Kommunikativ gesehen hat das Rauchen im Büro an sich auch wirklich keinen Mehrwert – die kommunikative Allroundwaffe wurde erst mit der Verbannung der Raucher in die Raucherecke daraus. Denn auf einmal stand man in zufällig zusammengewürfelten Gruppen für eine begrenzte Zeit zusammen und hat neben dem eigentlichen Rauchen diverse nützliche Dinge getan:

  • Abstimmungen und Entscheidungen
    Einer der häufigsten Begrüßungssätze in der Raucherecke war: „Schön dass ich Dich hier treffe, ich wollte uns eh einen Termin einstellen für … / ich wollte eh mit Dir sprechen über…“. Und dann wurde in 5-15 Minuten alles relevante in hinreichender praktischer Tiefe (hat ja keiner irgendwas dabei, weil man auch nie weiß, wen man trifft) besprochen und anstehende Entscheidung wurden getroffen. Alles, was heute so modern ist, hatte man eigentlich schon: agil, timeboxed, stand up, kein Information-Overkill sondern Fokus auf das Wesentliche, people over process, …Klar, man weiß natürlich nicht, wen man trifft. Aber bei 3 Raucherpausen an 5 Tagen die Woche kann man immer locker 15 Entscheidungen vom Tisch bekommen, für die es sonst diverse Mails, Meetings und Wasweißichnochalles braucht.
  • Ebenenübergreifende Kommunikation
    In der Raucherecke standen von Azubi bis Chef immer alle egalitär zusammen. Man plauderte, lernte sich kennen, baute Netzwerke auf, schnorrte Zigaretten und manchmal hat man erst hinterher erfahren, dass es „Big Boss“ persönlich war, dem man eben ganz entspannt die persönliche Theorie über die Unternehmensentwicklung auseinandergesetzt hatte.  Und „Big Boss“ hätte das niemals negativ gegen irgendwen verwendet, denn das hätte bedeutet, dass er zukünftig seine Raucherpausen alleine hätte verbringen müssen.
  • Klatsch und Tratsch
    Offiziell unbeliebt. Aber der Schmierstoff einer brauchbaren Unternehmenskultur. ´Nough said.

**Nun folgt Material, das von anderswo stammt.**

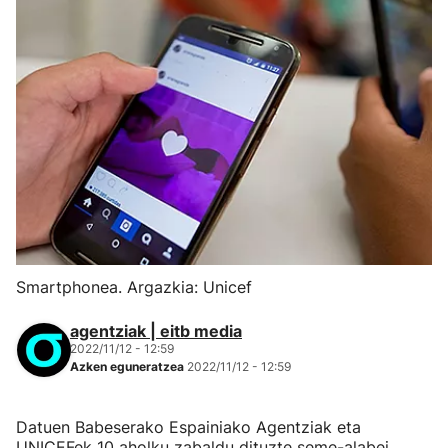
Smartphonea. Argazkia: Unicef
agentziak | eitb media
2022/11/12 - 12:59
Azken eguneratzea
2022/11/12 - 12:59
Datuen Babeserako Espainiako Agentziak eta
UNICEFek 10 aholku zabaldu dituzte seme-alabei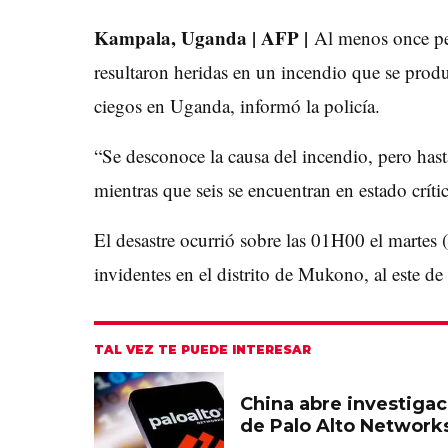
Kampala, Uganda | AFP |
Al menos once per
resultaron heridas en un incendio que se prod
ciegos en Uganda, informó la policía.
“Se desconoce la causa del incendio, pero ha
mientras que seis se encuentran en estado crític
El desastre ocurrió sobre las 01H00 el martes
invidentes en el distrito de Mukono, al este de
TAL VEZ TE PUEDE INTERESAR
China abre investiga
de Palo Alto Network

Und heute? Sind wir gesundheitsbewusst und die Raucherecke ist weitgehend abgeschafft. Und brauchbarer Ersatz ist nicht wirklich in Sicht. Die Smoothie-Bar dient dem Austausch über gesundes Essen. An der Kaffeemaschine wird jede Unterhaltung durch das Rappeln und Schreddern und Fauchen der Vollautomaten erstickt. Und einfach so auf dem Flur rumstehen tut auch niemand gerne.

Die ganze Sache wird nicht einfacher dadurch, dass wir räumlich und zeitlich entzerrt arbeiten und überhaupt immer weniger Möglichkeiten haben, uns wirklich zu treffen. Auch unsere technischen Möglichkeiten helfen nicht wirklich – wenn ich Skype- oder Teams-Meetings einstelle mit dem Topic „Einfach mal so“ sagen fast alle ab und die zufällige Zusammensetzung des Raucherecken-Teams bekommt man damit auch nicht hin.

Was also tun? Ganz ehrlich: ich habe keine Ahnung. Einfach drauf verzichten ist eine Lösung und für Abstimmungen, Enscheidungen, ebenenübergreifende Kommunikation und Klatsch und Tratsch müssen wir andere Mechanismen entwickeln. Aber irgendwie ist mein Gefühl, dass es nicht das Gleiche ist. Doch wieder mehr Rauchen? Sozusagen im Unternehmensinteresse? Nicht wirklich.

Ich habe keine Lösung. Aber vielleicht gibt es ja andere, denen es ähnlich geht und die gute Ideen haben? Dann immer her damit – eine Diskussion ist es immer wert.